Answer: Flat tappet cams must be run at 2000-3000 rpms for the first 20 minutes using Brad Penn, Penn Grade 1 Break-in oil and Comp Cams break-in additive, all engines need to have timing set at full advance during break-in, we mark the balancer at this spot and use a non adjustable timing light, also during break-in oil pressure and coolant temperature MUST be monitored.

Should I port my cylinder heads?
Answer: Unless you are a professional head porter with a flowbench, leave them alone. We’ve seen many heads ruined by inexperienced people. We deal with some of the best head porters in the country, let us handle it for you.

Should I use an aluminum block?
Answer: There are many advantages, replaceable sleeves, weight savings, and repairability. That said, today’s aftermarket cast iron blocks fit the bill in most cases.

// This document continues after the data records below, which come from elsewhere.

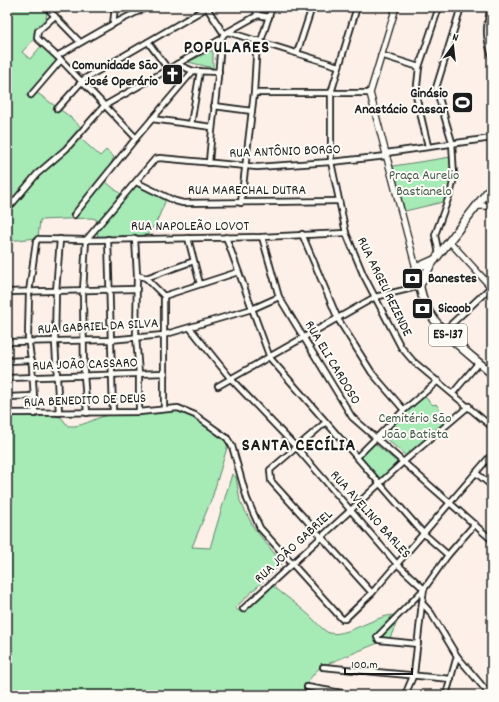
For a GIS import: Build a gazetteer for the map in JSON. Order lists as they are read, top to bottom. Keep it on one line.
{"streets":{"main road":["ES-137"],"street":["RUA ANTÔNIO BORGO","RUA MARECHAL DUTRA","RUA NAPOLEÃO LOVOT","RUA ARGEU REZENDE","RUA GABRIEL DA SILVA","RUA ELI CARDOSO","RUA JOÃO CASSARO","RUA BENEDITO DE DEUS","RUA AVELINO BARLES","RUA JOÃO GABRIEL"]},"crossings":[["RUA ANTÔNIO BORGO","RUA MARECHAL DUTRA"],["RUA ANTÔNIO BORGO","RUA ARGEU REZENDE"],["RUA MARECHAL DUTRA","RUA ARGEU REZENDE"],["RUA NAPOLEÃO LOVOT","RUA ARGEU REZENDE"],["RUA NAPOLEÃO LOVOT","RUA ELI CARDOSO"],["RUA ARGEU REZENDE","RUA JOÃO GABRIEL"],["RUA GABRIEL DA SILVA","RUA ELI CARDOSO"],["RUA GABRIEL DA SILVA","RUA AVELINO BARLES"],["RUA ELI CARDOSO","RUA JOÃO GABRIEL"],["RUA BENEDITO DE DEUS","RUA JOÃO GABRIEL"],["RUA AVELINO BARLES","RUA JOÃO GABRIEL"]],"districts":["POPULARES","SANTA CECÍLIA"],"parks":["Praça Aurelio Bastianelo","Cemitério São João Batista"],"places":{"church":["Comunidade São José Operário"],"sports":["Ginásio Anastácio Cassar"],"bank":["Banestes","Sicoob"]},"scale_bar":"100 m","north":"top"}
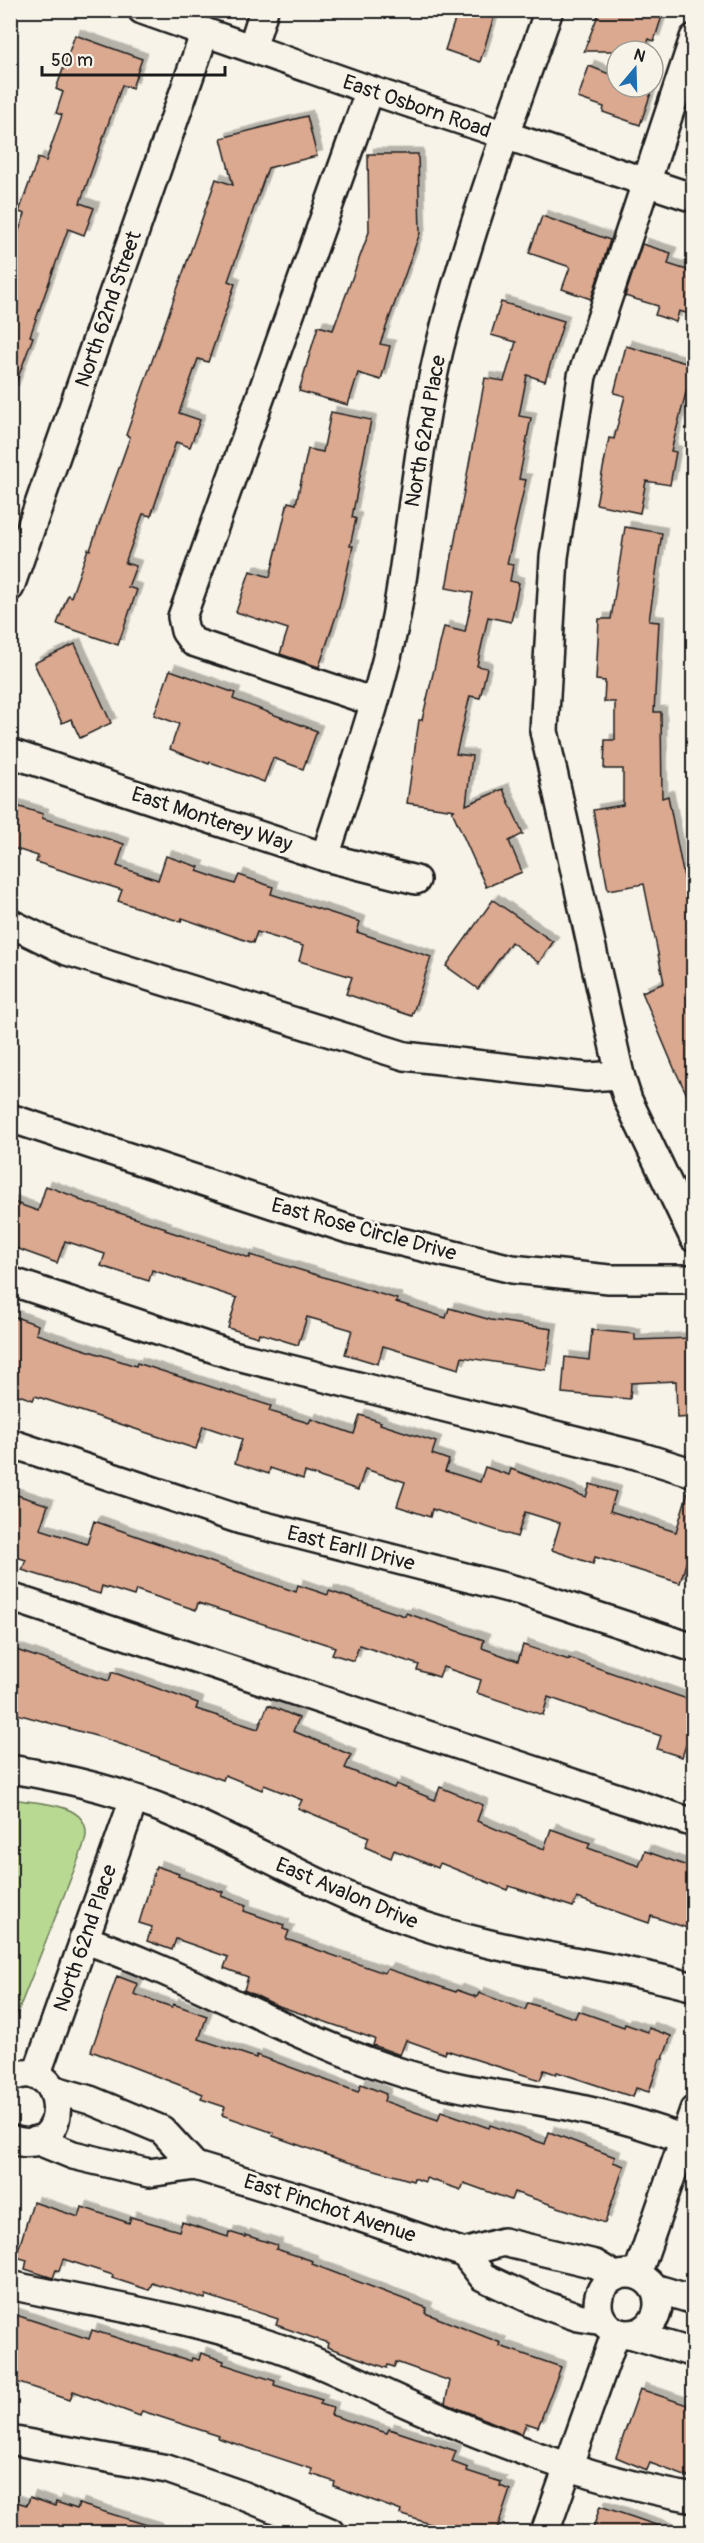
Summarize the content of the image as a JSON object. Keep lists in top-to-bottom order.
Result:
{
  "streets": {
    "street": [
      "East Osborn Road",
      "North 62nd Street",
      "North 62nd Place",
      "East Monterey Way",
      "East Rose Circle Drive",
      "East Earll Drive",
      "East Avalon Drive",
      "East Pinchot Avenue"
    ]
  },
  "crossings": [
    ["East Osborn Road", "North 62nd Street"],
    ["East Osborn Road", "North 62nd Place"],
    ["North 62nd Place", "East Monterey Way"],
    ["North 62nd Place", "East Avalon Drive"]
  ],
  "scale_bar": "50 m",
  "north": "top"
}
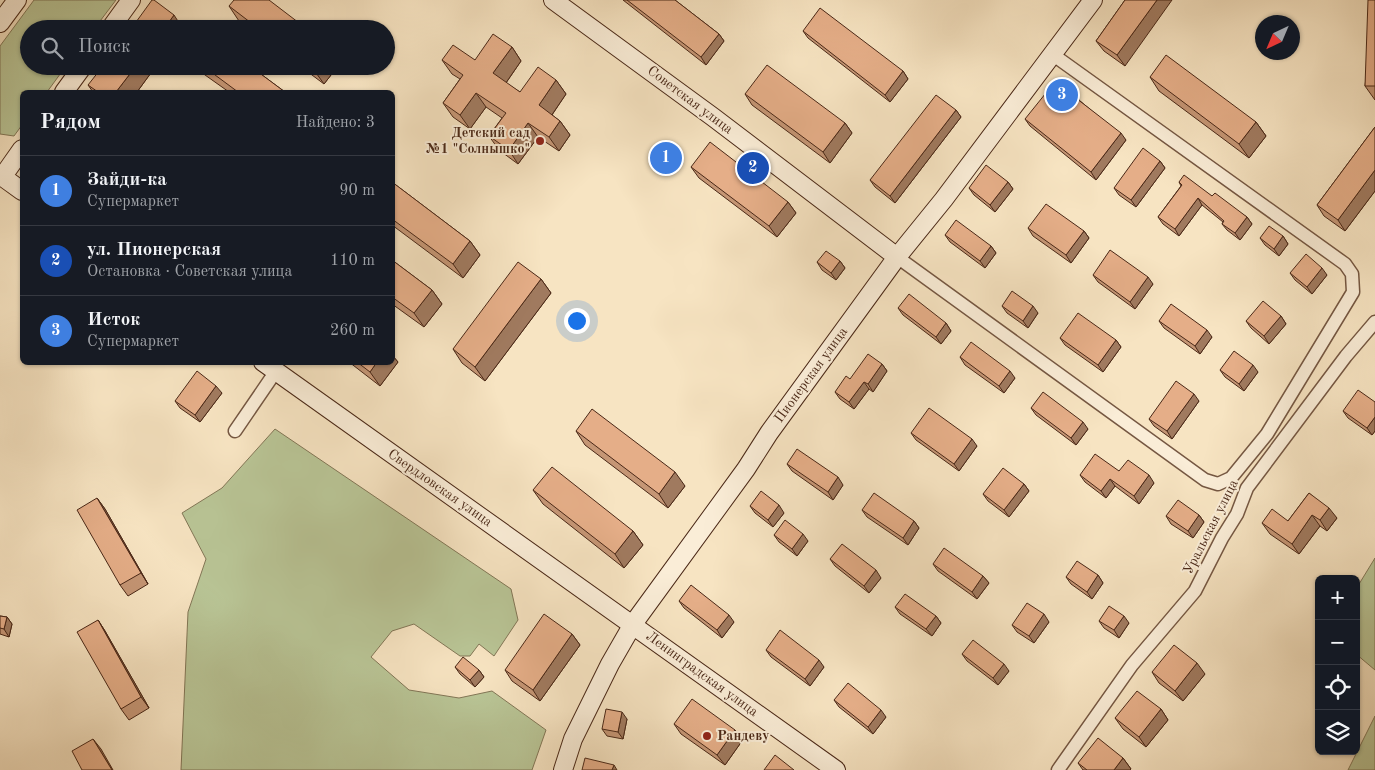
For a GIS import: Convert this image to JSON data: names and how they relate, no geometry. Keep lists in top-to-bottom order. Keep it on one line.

Should I use aluminum heads?
Answer: Many advantages to them as well, weight, repairability, flow potential, variety of design, heat dissipation, etc.

Should I buy a new rotating assembly even for a street engine?
Answer: Yes, unless it’s unavailable at a reasonable cost for your engine. For popular ones we can sell you brand new parts for about as much as it costs to machine the original parts.

Will I need to O ring my block for nitrous or boosted applications?
Answer: Only in the most extreme cylinder pressure engines (Nitromethane or big superchargers and turbos)

Can I use a stock oil pan and pump?
Answer: Only if it’s a bone stock or restoration rebuild, all high performance and racing engines need increased oil capacity and volume.